Contributed by Nathan Brown, Indianapolis Star, USA Today
IndyCar severed ties Thursday with the series’ flagman after a Facebook post in which he was critical of NASCAR’s new policies, including no longer forcing team members to stand during the national anthem and banning the Confederate flag from racetracks.
An IndyCar spokesperson confirmed that Brad Hockaday was fired Thursday from his seasonal, part-time position with the series that saw him stand on the flag stand at Texas Motor Speedway on Saturday and usher in the start of the delayed 2020 season.
His time with the series dated to the start of the 2017 season, according to his LinkedIn page, and he had also served as a flagman with the ARCA racing series from 2005-2017, as well as USAC dating back to 2004. Hockaday also owns Profesional MotorSports Solutions LLC, which he described online as a “manufacture representative for several manufacturers in the motorsports industry” and a company that “provides anything from timing and scoring, scoreboards radios, sublimated shirts and flags.”
In his recent Facebook post, which appears to have been deleted but was shared on the IndyCar Reddit page, Hockaday called upon “short tracks round the country to pull their NASCAR sanctions for their recent actions towards America.” Hockaday believed that allowing team members to kneel during the national anthem in a peaceful protest of police brutality against African-Americans, as well as banning fans from bringing versions of the Confederate flag in areas around the track, was a sign of a group “that doesn’t respect what the American flag stands for.”
“I have lost all respect for NASCAR. I will no longer be supporting their sanction body.”

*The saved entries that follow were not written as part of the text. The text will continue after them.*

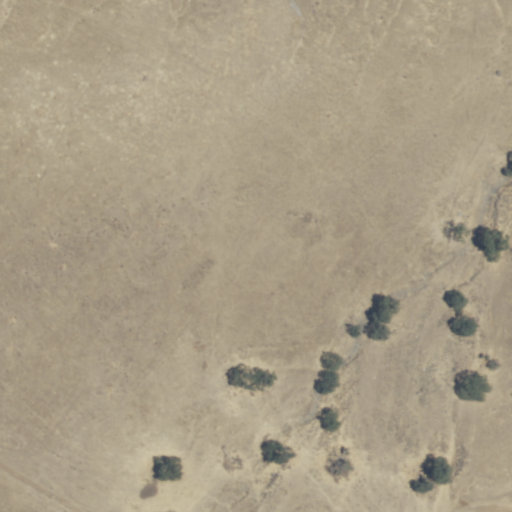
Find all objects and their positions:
crop: (245, 256)
road: (38, 488)
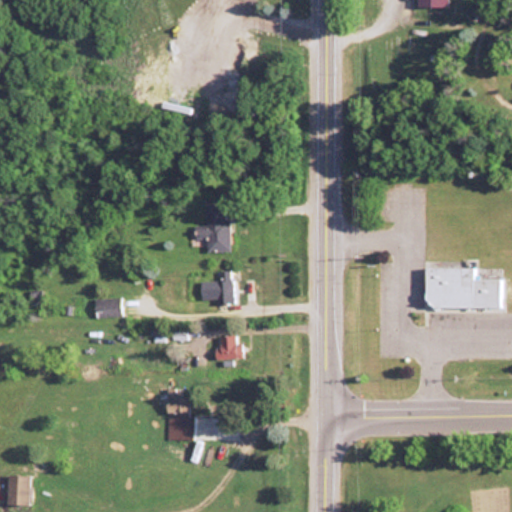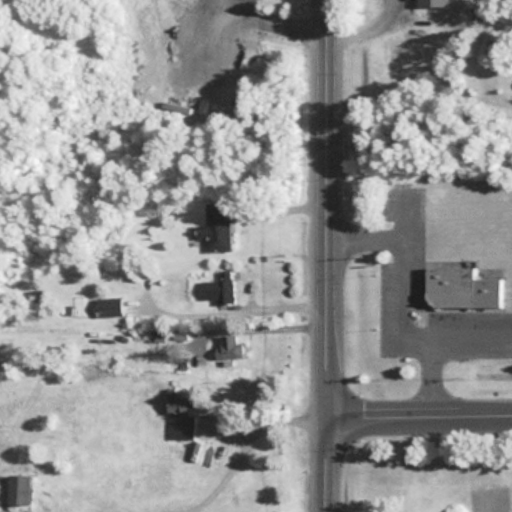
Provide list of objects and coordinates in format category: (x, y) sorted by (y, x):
building: (426, 3)
road: (302, 12)
building: (216, 228)
road: (328, 256)
building: (454, 286)
building: (458, 288)
building: (215, 290)
road: (395, 304)
building: (106, 307)
road: (267, 308)
road: (272, 326)
building: (226, 348)
road: (419, 409)
building: (176, 415)
building: (16, 490)
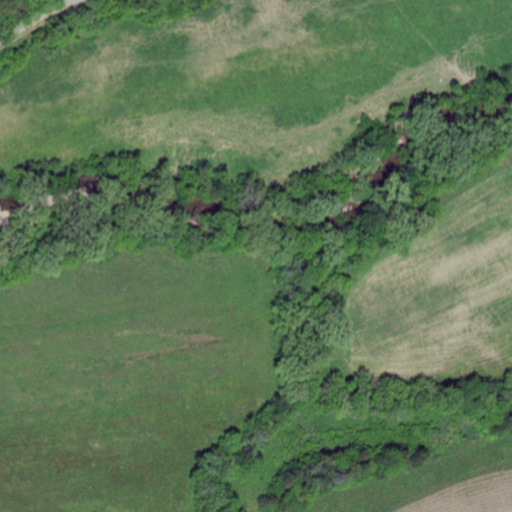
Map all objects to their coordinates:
road: (43, 20)
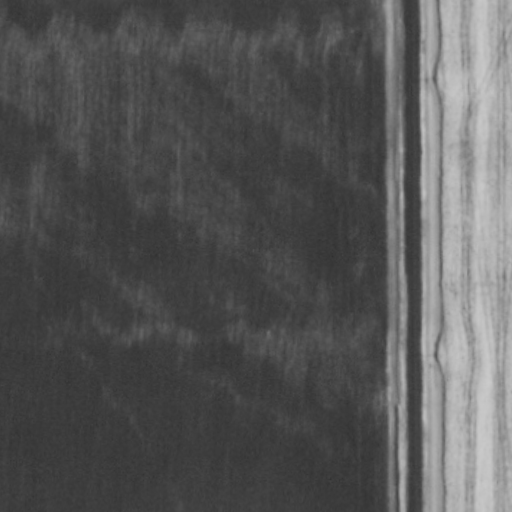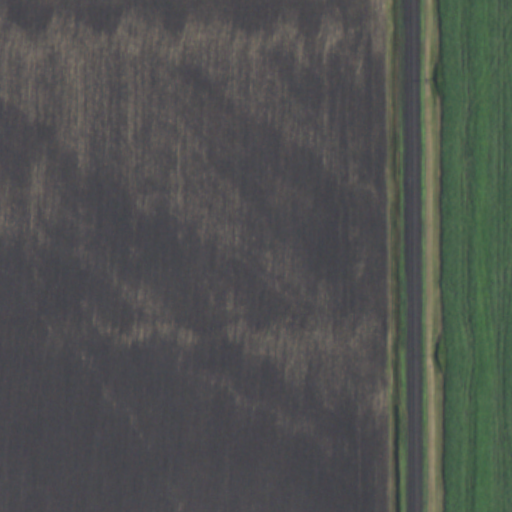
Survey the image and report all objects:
road: (417, 256)
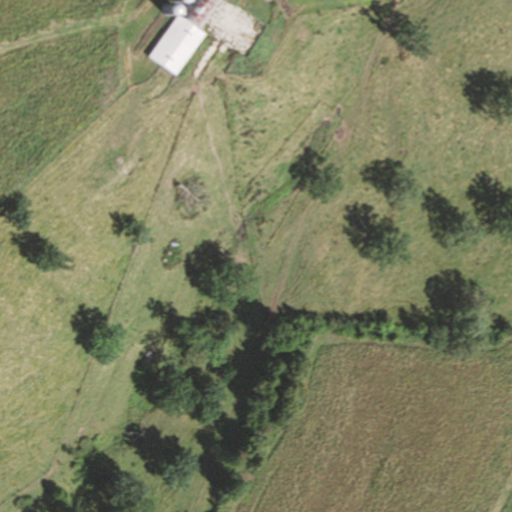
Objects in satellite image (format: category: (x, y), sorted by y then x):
building: (184, 35)
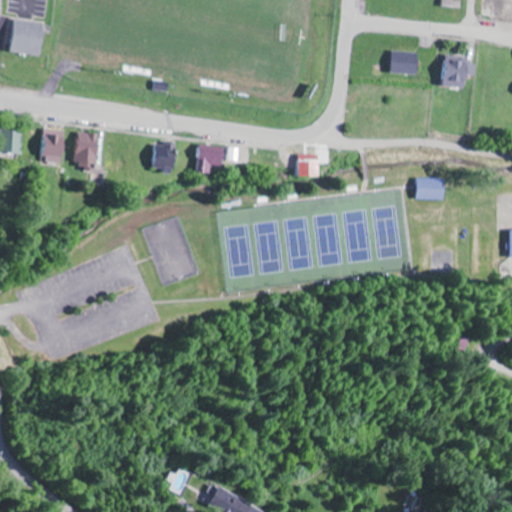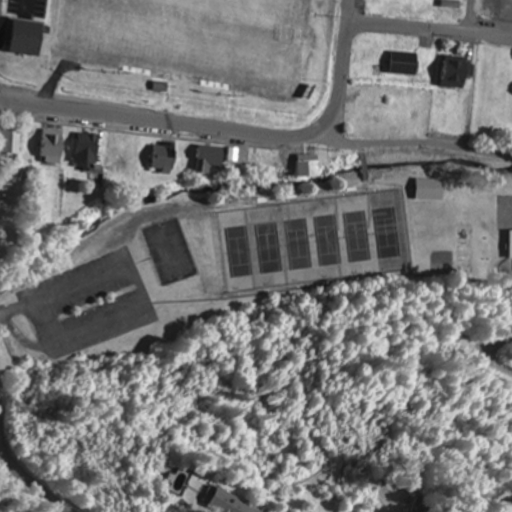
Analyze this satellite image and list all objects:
road: (347, 10)
road: (470, 16)
road: (429, 28)
building: (32, 38)
park: (190, 51)
building: (407, 64)
building: (457, 71)
road: (341, 83)
road: (155, 120)
building: (15, 142)
road: (411, 144)
building: (57, 147)
building: (90, 151)
building: (212, 158)
building: (313, 166)
building: (435, 190)
park: (313, 241)
park: (170, 250)
park: (268, 260)
parking lot: (85, 304)
road: (493, 349)
park: (9, 474)
road: (27, 485)
building: (230, 504)
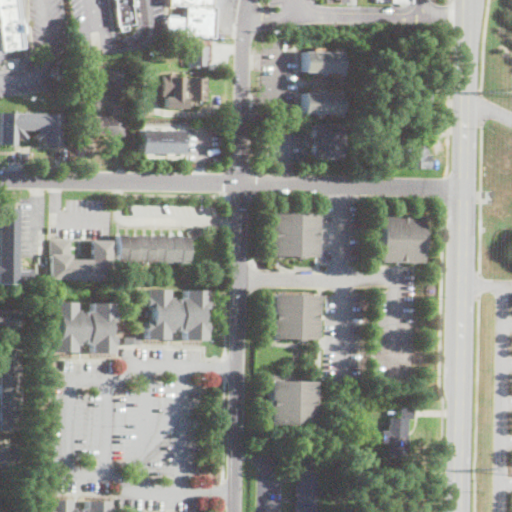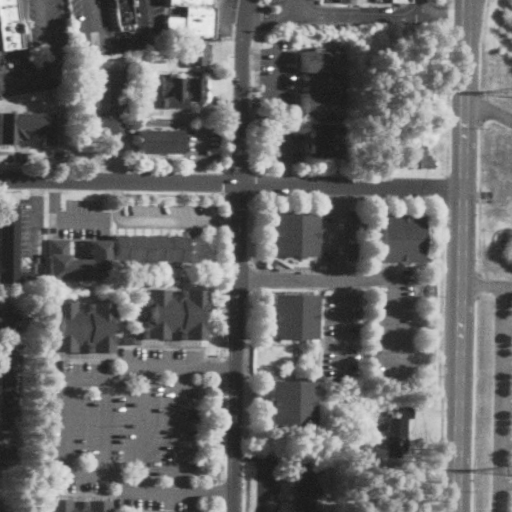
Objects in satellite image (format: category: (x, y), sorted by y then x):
building: (394, 0)
building: (396, 0)
road: (290, 7)
road: (423, 8)
road: (360, 9)
road: (467, 9)
parking lot: (351, 11)
building: (123, 12)
building: (123, 13)
road: (226, 14)
road: (358, 14)
road: (268, 16)
road: (445, 16)
road: (450, 16)
building: (191, 18)
building: (192, 20)
building: (24, 24)
building: (9, 25)
building: (10, 25)
road: (234, 29)
road: (129, 37)
road: (28, 44)
road: (121, 45)
building: (86, 46)
road: (483, 46)
building: (196, 54)
building: (89, 55)
building: (196, 55)
road: (466, 59)
building: (320, 60)
road: (53, 61)
building: (320, 62)
road: (277, 76)
building: (182, 89)
building: (180, 90)
power tower: (485, 91)
building: (422, 92)
road: (260, 101)
building: (320, 101)
building: (320, 102)
road: (448, 104)
building: (111, 107)
road: (482, 107)
building: (111, 108)
road: (488, 111)
road: (181, 112)
building: (30, 126)
building: (30, 127)
building: (155, 139)
building: (321, 139)
building: (322, 139)
building: (158, 140)
parking lot: (284, 141)
road: (285, 141)
parking lot: (202, 142)
road: (201, 144)
building: (417, 156)
building: (418, 156)
road: (201, 173)
road: (284, 173)
road: (231, 184)
road: (37, 189)
road: (444, 190)
road: (239, 198)
road: (287, 198)
road: (481, 198)
road: (339, 199)
road: (399, 200)
road: (55, 201)
road: (119, 203)
parking lot: (170, 215)
parking lot: (80, 218)
road: (173, 219)
road: (82, 221)
road: (228, 222)
road: (229, 223)
parking lot: (31, 231)
building: (291, 233)
building: (291, 234)
road: (320, 235)
road: (36, 237)
building: (399, 237)
building: (399, 238)
building: (150, 247)
building: (149, 248)
building: (10, 249)
building: (10, 252)
road: (237, 255)
building: (78, 260)
building: (78, 260)
road: (317, 277)
road: (320, 281)
road: (342, 281)
road: (480, 284)
road: (487, 286)
road: (461, 306)
parking lot: (364, 307)
building: (173, 313)
building: (173, 314)
building: (292, 315)
building: (292, 316)
building: (8, 318)
building: (9, 320)
road: (507, 325)
building: (80, 326)
building: (80, 327)
road: (397, 327)
building: (130, 340)
road: (321, 347)
road: (438, 359)
road: (507, 364)
road: (214, 366)
road: (225, 369)
building: (9, 387)
building: (9, 392)
road: (501, 399)
building: (287, 401)
building: (291, 402)
road: (477, 402)
parking lot: (502, 402)
road: (506, 404)
parking lot: (131, 426)
road: (107, 429)
building: (396, 431)
road: (224, 432)
building: (398, 434)
road: (506, 445)
road: (250, 453)
building: (1, 454)
road: (65, 454)
road: (182, 454)
building: (9, 455)
power tower: (512, 469)
power tower: (476, 470)
road: (265, 482)
building: (305, 483)
road: (505, 484)
building: (304, 487)
road: (208, 492)
road: (223, 493)
building: (74, 506)
road: (222, 508)
building: (0, 510)
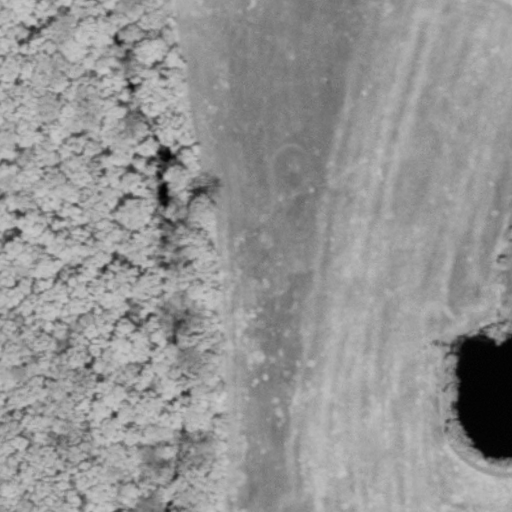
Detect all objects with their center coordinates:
park: (66, 289)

Before Wednesday’s night race at Martinsville, NASCAR announced it would ban the display of the Confederate flag from all events, just one day after the series’ lone African-American driver, Bubba Wallace, called upon the series to do so. Wallace’s No. 43 Richard Petty Motorsports car ran an all-black “Black Lives Matter” design in Wednesday’s race in response to the growing tension and protests around the country after the death of George Floyd at the hands of Minneapolis police.